TASKS:
• a. List every problem label given in brackets in the Putnam problems below.
• b. In the Putnam problems below, what is the probability that coin C_k falls heads when tossed?

SUPPLIED PASSAGE:
■ ■ ■ ■ ■ ■ ■
POLYA017:  (2001 Putnam A-Problems, 12/1/01).
[Putnam 2001:A1] Consider a set S and a binary operation * on S (that is, for each a, b in S, a*b is in S).  Assume that (a*b)*a = b for all a, b in S. Prove that a*(b*a) = b for all a, b in S.
[Putnam 2001:A2] You have coins C_1, C_2, ..., C_n. For each k, coin C_k is biased so that when tossed, it has probability 1/(2k+1) of  falling heads. If the n coins are tossed, what is the probability that the number of heads is odd? Express the answer as a rational function of n.
[Putnam 2001:A3] For each integer m, consider the polynomial P_m(x) = x^4 - (2m+4)x^2 + (m-2)^2. For what values of m is P_m(x) the product of two nonconstant polynomials with integer  coefficients?
■ ■ ■ ■ ■ ■ ■
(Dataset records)

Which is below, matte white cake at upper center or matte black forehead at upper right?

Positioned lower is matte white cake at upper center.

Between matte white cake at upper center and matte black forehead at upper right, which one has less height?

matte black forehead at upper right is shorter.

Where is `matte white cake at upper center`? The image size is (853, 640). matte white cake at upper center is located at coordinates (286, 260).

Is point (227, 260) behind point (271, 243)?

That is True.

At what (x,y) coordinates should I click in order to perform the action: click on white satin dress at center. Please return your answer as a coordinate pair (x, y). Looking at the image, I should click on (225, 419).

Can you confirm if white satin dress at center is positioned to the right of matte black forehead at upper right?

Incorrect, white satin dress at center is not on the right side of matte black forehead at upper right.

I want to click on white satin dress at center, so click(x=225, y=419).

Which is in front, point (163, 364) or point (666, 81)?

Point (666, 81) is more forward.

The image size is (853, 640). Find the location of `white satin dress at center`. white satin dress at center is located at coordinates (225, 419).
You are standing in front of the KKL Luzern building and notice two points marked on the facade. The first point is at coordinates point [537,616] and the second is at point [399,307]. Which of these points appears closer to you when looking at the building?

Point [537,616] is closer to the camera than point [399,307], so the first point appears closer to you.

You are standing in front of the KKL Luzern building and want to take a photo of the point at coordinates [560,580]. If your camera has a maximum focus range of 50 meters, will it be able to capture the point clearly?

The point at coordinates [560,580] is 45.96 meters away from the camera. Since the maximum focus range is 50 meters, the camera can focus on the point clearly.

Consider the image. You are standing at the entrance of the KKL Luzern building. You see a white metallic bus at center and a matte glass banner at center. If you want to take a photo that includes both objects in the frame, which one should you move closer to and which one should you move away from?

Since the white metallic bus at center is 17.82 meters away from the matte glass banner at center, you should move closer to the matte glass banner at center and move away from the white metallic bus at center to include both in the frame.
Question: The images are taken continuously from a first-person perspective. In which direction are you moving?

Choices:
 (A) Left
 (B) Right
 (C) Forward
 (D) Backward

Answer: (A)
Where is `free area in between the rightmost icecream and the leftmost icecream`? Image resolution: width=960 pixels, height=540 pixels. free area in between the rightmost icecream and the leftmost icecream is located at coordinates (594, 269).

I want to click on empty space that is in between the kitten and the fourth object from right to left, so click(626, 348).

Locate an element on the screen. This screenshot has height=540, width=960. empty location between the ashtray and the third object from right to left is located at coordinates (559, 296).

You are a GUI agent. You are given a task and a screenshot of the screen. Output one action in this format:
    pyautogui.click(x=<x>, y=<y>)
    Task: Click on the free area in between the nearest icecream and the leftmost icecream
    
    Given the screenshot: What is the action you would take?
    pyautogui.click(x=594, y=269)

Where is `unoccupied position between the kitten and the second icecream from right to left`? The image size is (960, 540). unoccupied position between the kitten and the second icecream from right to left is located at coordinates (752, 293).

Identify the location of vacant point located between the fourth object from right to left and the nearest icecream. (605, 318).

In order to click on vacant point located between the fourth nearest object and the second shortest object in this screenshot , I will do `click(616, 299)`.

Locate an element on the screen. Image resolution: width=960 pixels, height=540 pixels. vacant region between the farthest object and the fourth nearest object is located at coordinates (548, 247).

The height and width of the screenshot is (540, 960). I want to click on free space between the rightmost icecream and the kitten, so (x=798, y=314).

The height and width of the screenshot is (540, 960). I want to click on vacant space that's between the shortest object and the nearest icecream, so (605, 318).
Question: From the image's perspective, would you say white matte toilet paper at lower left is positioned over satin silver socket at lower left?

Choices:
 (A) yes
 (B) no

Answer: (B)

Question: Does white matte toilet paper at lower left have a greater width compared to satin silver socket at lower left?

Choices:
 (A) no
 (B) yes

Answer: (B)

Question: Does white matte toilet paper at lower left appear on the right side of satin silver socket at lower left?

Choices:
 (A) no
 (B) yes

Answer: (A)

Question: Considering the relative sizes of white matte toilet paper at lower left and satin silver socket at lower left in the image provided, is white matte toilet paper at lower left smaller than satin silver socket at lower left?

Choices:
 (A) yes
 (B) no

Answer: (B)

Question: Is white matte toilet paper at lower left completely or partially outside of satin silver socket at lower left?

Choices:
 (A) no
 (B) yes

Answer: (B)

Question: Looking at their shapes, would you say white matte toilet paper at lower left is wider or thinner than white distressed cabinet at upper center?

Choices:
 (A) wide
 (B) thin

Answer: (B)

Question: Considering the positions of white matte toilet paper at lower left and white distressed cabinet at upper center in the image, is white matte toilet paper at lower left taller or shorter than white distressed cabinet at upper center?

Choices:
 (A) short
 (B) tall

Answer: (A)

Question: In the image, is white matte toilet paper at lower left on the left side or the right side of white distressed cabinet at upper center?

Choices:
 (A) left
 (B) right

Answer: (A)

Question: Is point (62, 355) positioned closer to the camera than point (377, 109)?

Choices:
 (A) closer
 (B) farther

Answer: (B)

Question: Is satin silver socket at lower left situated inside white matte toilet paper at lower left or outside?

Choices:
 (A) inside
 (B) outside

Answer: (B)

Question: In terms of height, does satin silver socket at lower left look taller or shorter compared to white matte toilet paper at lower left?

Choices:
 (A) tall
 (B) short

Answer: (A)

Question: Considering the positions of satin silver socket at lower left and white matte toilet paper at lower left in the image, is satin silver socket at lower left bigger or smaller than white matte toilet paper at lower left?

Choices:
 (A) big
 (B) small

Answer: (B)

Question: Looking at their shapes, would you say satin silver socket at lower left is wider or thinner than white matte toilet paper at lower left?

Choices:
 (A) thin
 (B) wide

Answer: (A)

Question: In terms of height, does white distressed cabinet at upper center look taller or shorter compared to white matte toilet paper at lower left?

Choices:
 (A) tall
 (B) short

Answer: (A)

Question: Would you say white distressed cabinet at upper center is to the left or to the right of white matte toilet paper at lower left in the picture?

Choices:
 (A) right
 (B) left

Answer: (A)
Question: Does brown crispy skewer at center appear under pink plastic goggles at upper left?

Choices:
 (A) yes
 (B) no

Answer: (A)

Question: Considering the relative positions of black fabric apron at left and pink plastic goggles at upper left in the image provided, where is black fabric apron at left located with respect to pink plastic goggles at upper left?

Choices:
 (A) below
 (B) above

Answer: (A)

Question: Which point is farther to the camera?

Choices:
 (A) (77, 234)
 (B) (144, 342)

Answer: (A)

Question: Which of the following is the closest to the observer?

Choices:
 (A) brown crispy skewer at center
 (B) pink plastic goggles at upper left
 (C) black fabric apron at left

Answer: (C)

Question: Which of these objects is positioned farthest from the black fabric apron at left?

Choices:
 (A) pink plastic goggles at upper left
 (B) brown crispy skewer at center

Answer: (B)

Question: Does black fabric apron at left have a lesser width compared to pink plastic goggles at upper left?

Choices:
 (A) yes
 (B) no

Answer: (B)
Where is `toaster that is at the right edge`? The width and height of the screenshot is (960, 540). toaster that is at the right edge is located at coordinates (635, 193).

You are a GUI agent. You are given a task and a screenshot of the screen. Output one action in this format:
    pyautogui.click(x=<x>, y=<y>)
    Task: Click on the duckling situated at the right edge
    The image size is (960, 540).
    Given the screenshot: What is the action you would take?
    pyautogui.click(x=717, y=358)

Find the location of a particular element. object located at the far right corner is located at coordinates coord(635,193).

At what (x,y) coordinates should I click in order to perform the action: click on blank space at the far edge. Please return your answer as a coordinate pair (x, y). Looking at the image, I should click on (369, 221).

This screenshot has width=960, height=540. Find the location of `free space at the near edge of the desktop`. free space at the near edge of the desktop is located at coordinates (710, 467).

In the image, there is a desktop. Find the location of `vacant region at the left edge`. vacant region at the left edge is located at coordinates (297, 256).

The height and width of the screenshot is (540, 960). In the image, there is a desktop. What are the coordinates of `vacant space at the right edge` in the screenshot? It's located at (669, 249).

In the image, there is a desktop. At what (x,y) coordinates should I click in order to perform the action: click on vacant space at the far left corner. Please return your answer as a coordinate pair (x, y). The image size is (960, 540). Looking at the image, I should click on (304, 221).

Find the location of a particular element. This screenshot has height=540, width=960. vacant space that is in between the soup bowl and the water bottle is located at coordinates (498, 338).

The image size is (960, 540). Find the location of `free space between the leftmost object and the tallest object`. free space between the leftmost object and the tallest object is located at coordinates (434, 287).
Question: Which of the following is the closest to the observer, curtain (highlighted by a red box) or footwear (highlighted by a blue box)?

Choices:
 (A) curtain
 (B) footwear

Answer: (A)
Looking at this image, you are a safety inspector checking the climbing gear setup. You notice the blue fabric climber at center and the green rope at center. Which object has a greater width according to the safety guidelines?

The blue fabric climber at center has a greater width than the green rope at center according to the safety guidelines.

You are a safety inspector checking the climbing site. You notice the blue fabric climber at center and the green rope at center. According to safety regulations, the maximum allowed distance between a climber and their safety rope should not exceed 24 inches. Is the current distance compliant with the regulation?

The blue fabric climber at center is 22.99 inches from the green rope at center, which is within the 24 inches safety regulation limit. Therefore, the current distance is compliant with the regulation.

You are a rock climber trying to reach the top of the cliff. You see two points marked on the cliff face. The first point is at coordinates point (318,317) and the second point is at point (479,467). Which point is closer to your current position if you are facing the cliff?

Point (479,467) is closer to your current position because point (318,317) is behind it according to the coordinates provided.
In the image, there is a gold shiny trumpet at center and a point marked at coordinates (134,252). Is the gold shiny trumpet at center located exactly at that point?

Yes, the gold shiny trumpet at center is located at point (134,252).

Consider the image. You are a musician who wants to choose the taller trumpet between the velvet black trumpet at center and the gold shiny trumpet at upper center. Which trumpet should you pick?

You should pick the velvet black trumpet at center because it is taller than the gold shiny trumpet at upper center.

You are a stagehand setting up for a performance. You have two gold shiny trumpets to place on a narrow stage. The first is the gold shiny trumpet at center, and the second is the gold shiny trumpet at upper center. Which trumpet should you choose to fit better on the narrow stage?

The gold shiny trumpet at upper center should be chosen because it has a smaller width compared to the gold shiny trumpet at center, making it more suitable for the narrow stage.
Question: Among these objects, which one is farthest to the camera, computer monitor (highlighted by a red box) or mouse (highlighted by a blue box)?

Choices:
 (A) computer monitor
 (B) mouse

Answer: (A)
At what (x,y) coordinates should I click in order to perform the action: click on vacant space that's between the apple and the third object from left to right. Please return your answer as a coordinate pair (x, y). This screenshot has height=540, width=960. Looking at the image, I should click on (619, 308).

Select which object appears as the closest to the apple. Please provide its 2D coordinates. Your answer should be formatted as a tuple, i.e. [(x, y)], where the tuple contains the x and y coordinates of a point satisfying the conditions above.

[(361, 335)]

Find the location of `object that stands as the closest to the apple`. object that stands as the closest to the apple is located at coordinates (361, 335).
■ ■ ■ ■ ■ ■ ■
RESULTS BY TASK:
• a.
Putnam 2001:A1
Putnam 2001:A2
Putnam 2001:A3

• b. 1/(2k+1)